1. Field of the Invention
The invention relates to a method and an arrangement for authenticating a first entity with a second entity and/or vice versa.
2. Description of the Related Art
During an authentication, a first entity declares to a second entity reliably that it actually is the first entity. There is a corresponding need in the transmission of (confidential) data to ensure from whom the data actually originate.
A symmetrical encoding method is known from Christoph Ruland: Informationssicherheit in Datennetzen [Information security in data networks], DATACOM-Verlag, Bergheim 1993, ISBN 3-89238-081-3, (Ruland), pages 42–46. In the symmetric encoding method, a key is used both for the encoding and for the decoding. An attacker who comes into possession of such a key can transform a plain text (the information to be encoded) into encoded text, and vice versa. The symmetrical encoding method is also called private key method or method with a secret key. A known algorithm for symmetrical encoding is the DES (data encryption standard) algorithm. It was standardized in 1974 under ANSI X3.92-1981.
An asymmetrical encoding method is known from Ruland, pages 73–85. In this case, a subscriber is not assigned a single key, but a key system composed of two keys: one key maps the plain text into a transformed one, while the other key permits the inverse operation and converts the transformed text into plain text. Such a method is termed asymmetric because the two parties participating in a cryptographic operation use different keys (of a key system). One of the two keys, for example a key p, can be made publicly known, if the following properties are fulfilled:                It is not possible to derive from the key p with a justifiable outlay; a secret key s required for the inverse operation.        Even if plain text is transformed with the (public) key p, it is not possible to derive the (secret) key s from it.        
For this reason, the asymmetric encoding method is also termed a public key method with a key p which can be made known publicly.
It is possible in principle to derive the secret key s from the public key p. However, this becomes arbitrarily complicated by virtue of the fact, in particular, that algorithms are selected which are based on problems in complexity theory.
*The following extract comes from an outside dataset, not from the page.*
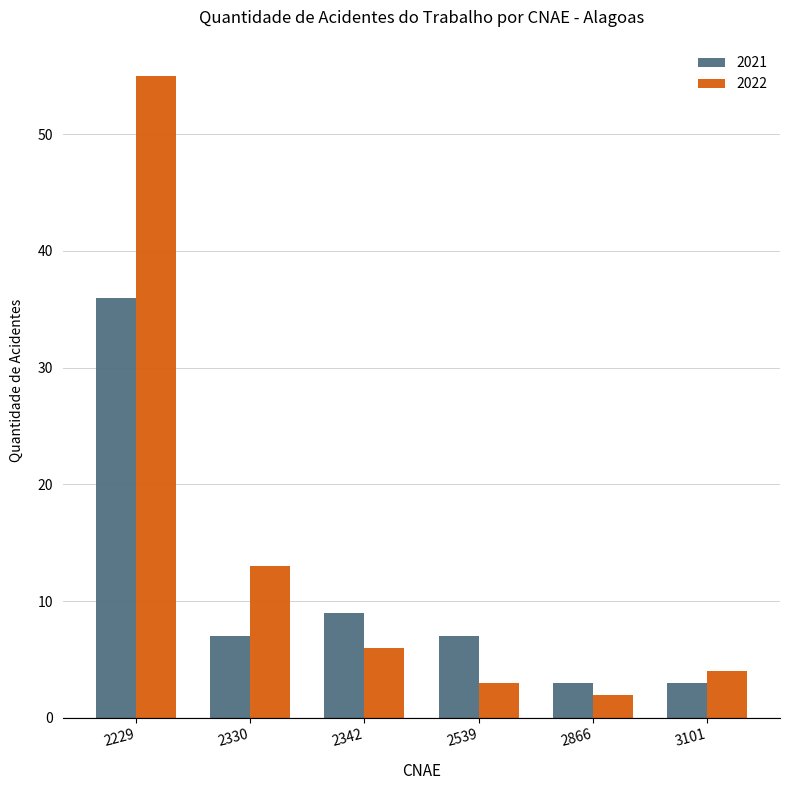

Rank the series at 2330 from highest to lowest value.

2022, 2021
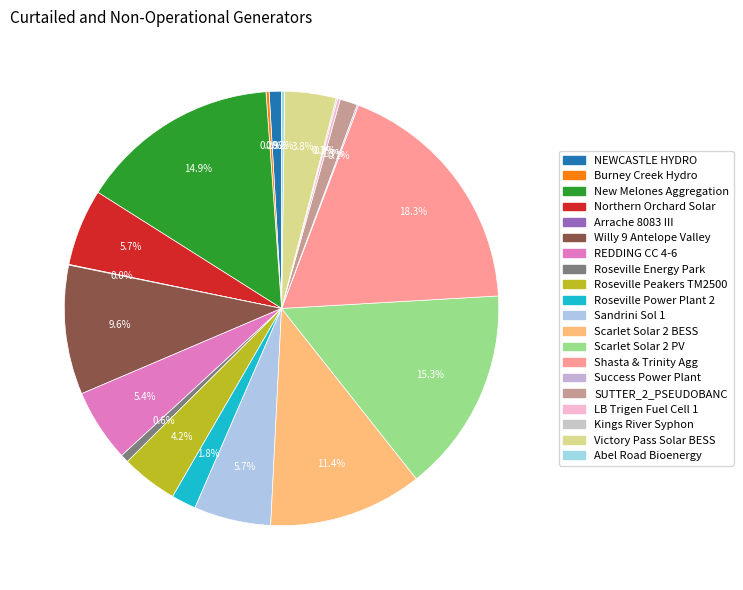

To the nearest percent, what percentage of the pie is Sandrini Sol 1?

6%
These algorithms are also spoken of as “one-way trapdoor” functions. A known representative for an asymmetric encoding method is the Diffie-Hellman method A. Menezes, P. v. Oorschot, S. Vanstone: Handbook of Applied Cryptography; CRC Press 1996, ISBN 0-8493-8523-7; chapter 12.6 (pp. 515–524) (Menezes). This method can be used, in particular, for key exchange (Diffie-Hellman key agreement, exponential key exchange).
The term encoding implies the general application of a cryptographic method V(x,k), in which a prescribed input value x (also termed plain text) is converted by means of a secret k (key) into an encoded text c:=V(x,k). The plain text x can be reconstructed using knowledge of c and k by means of an inverse decoding method. The term encoding is also understood as “one-way encoding” with the property that there is no inverse, efficiently calculable decoding method. Examples of such a one-way encoding method are a cryptographic one-way function or a cryptographic hash function, for example the algorithm SHA-1, see NIST, FIPS PUB 180-1: Secure Hash Standard, April 1995, available on-line at hftp://csrc.nist.gov/fips/fip 180-1.ps.
There is a problem in practice of ensuring that a public key which is used to verify an electronic signature really is the public key of the person who is assumed to be the originator of the transmitted data (ensuring the authenticity of the originator). The public key therefore need not be kept secret, but it must be authentic. There are known mechanisms (see Ruland at pages 101–117) which ensure with a high outlay that the authenticity is reliable. Such a mechanism is the setting up of a trust center, which enjoys trustworthiness and with the aid of which general authenticity is ensured. The setting up of such a trust center, and the exchange of the keys from this trust center are, however, very complicated. For example, it must be ensured during the key allocation that it really is the addressee and not a potential attacker who receives the key or the keys. The costs for setting up and operating the trust center are correspondingly high.